Sunday, November 25, 2012

1. Thyroid Series - Symptoms

So - for the first thyroid post in the series I thought I'd focus on symptoms.

This link http://www.stopthethyroidmadness.com/long-and-pathetic/ is to a very comprehensive list, which is helpful-ish, but I think the top 5 are:
  1. Struggling with exercise, higher heart rate than normal or higher than others, "spiking" heart rate ie your heart rate used to be 160 for your regular run or cycle and now its spiking to 190 for no reason and you've got a lot of lactic, and post exercise fatigue.
  2. Cold hands and feet and being more sensitive to the cold than others, including sudden body temperature drops, often gets worse at night.
  3. Needing naps in the afternoon and waking up tired, or struggling to wake up.
  4. Unusual or unexplained weight gain - 1 stone/14lbs plus.
  5. Constant sore throats and colds.
  6. Brain fog/cognitive impairment/struggling to concentrate or do normal tasks.
  7. Feeling you can't cope/basic lack of will to get things done, stuff you know needs doing and didn't used to be a chore is now too much. 
  8. Pale, think/lumpy, itchy skin.
  9. Hair loss/eybrows thinning.
  10. Chemical, black hole of hell, depression - not the usual high anxiety state depression most bright people live with.

My experience of the last two were terrifying. To put the brain fog in context, I pulled honors grades at Stanford Law with brain fog and what my idiot endocrinologist at the time called "a little lobotomy" (doubling my thryoid dose because they'd screwed up for the whole term) so quite possibly only you or someone you haven't seen in a while will spot it. But it's awful - I remember vividly being sat in a colleague's office, talking about issues of the current deal and just not being able to wrap my brain around them - when I knew a year ago it would have come easily - the brain just wouldn't go, it was like pushing treacle. Drafting took forever. My brain had just slowed down.
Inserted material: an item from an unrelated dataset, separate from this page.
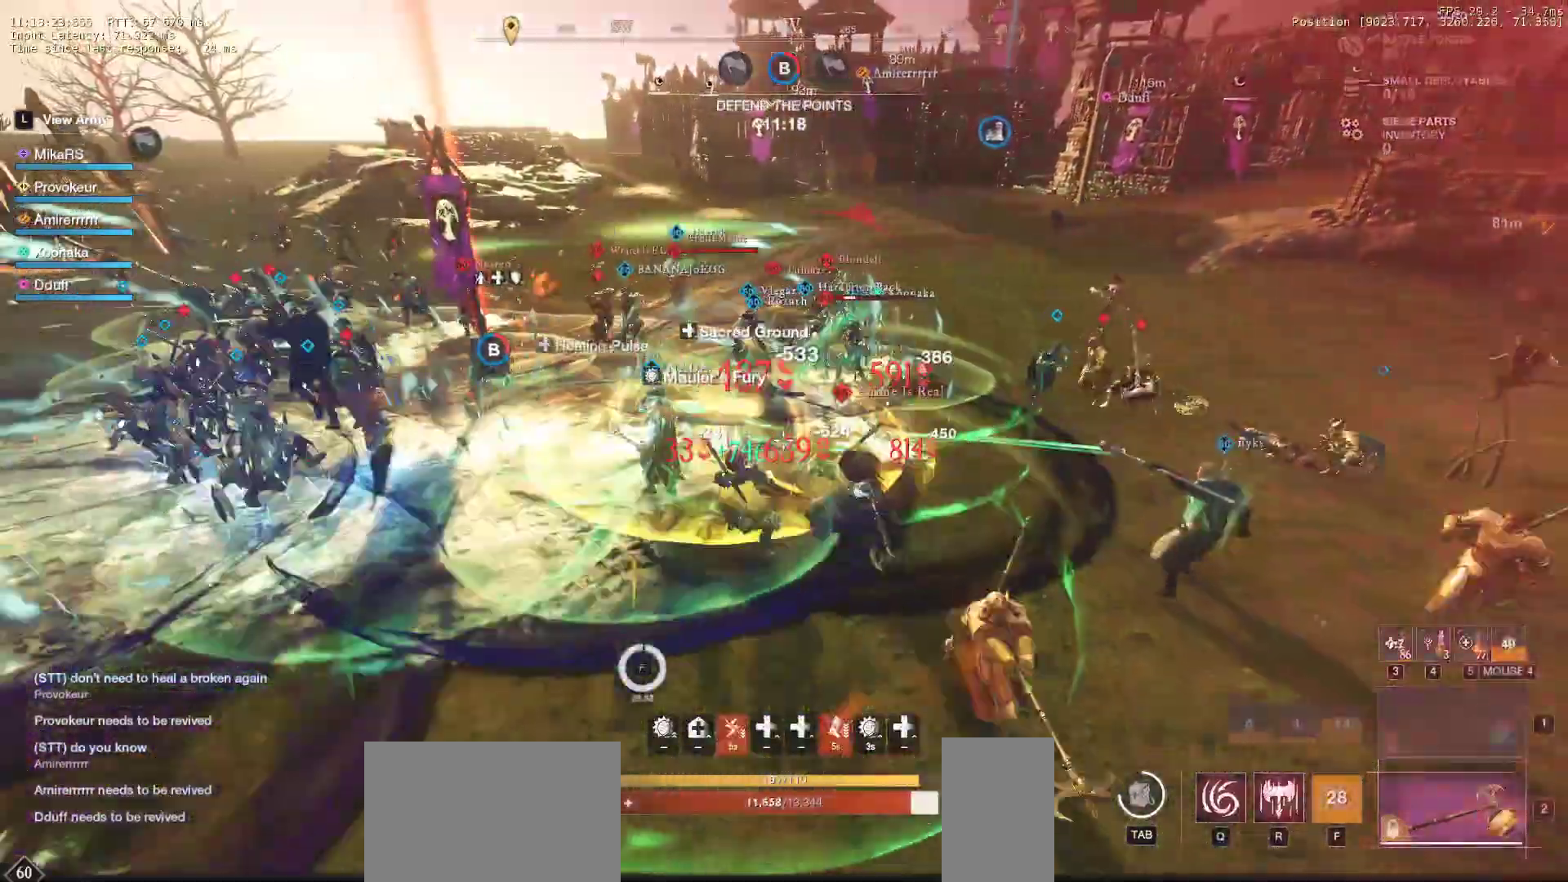
{"keys": ["r", "w"], "mouse": [], "events": [[33, "shift", "down"], [133, "shift", "up"], [233, "shift", "down"], [333, "shift", "up"], [450, "r", "down"]]}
The depression was my last symptom and out of hell. I'd done 3 years of CBT/Jungian therapy sorting the usual stuff out so when the depression hit, shortly after my father died and we were in various family litigations, I went back to my clinic. Who were border-line criminally negligent - no one picked up on the thing I couldn't understand - how had I now become clearly chemically depressed when I'd never been before (most American shrinks would order a thyroid test to be fair) - pushed anti-depressants at me (which I refused to take because I think the efficacy rate is appaling but would have put me in a coma, because they block uptake of T3) and tried to force me to become an in-patient (wouldn't have helped but would have destroyed what was left of my life) - and it was in fighting them and dealing with the litigation that I figured out what was wrong with me to survive - I thankfully come with a "fvck you" gene that fights on general principles, especially pushed into a corner. This was, sat-at-the-end-of-the-bed-having-no-idea-how-to-stand tired, and thinking about stepping in front of the subway/tube each day because it would be easier than going through with my day. I had responsibilities and that's what kept me going in the worst - but this happens when your brain, short of T3 and producing a lot of TSH, stops producing serotonin and endorphins. Get mis-diagnosed with Hashimotos at this point and you might not see the light of day.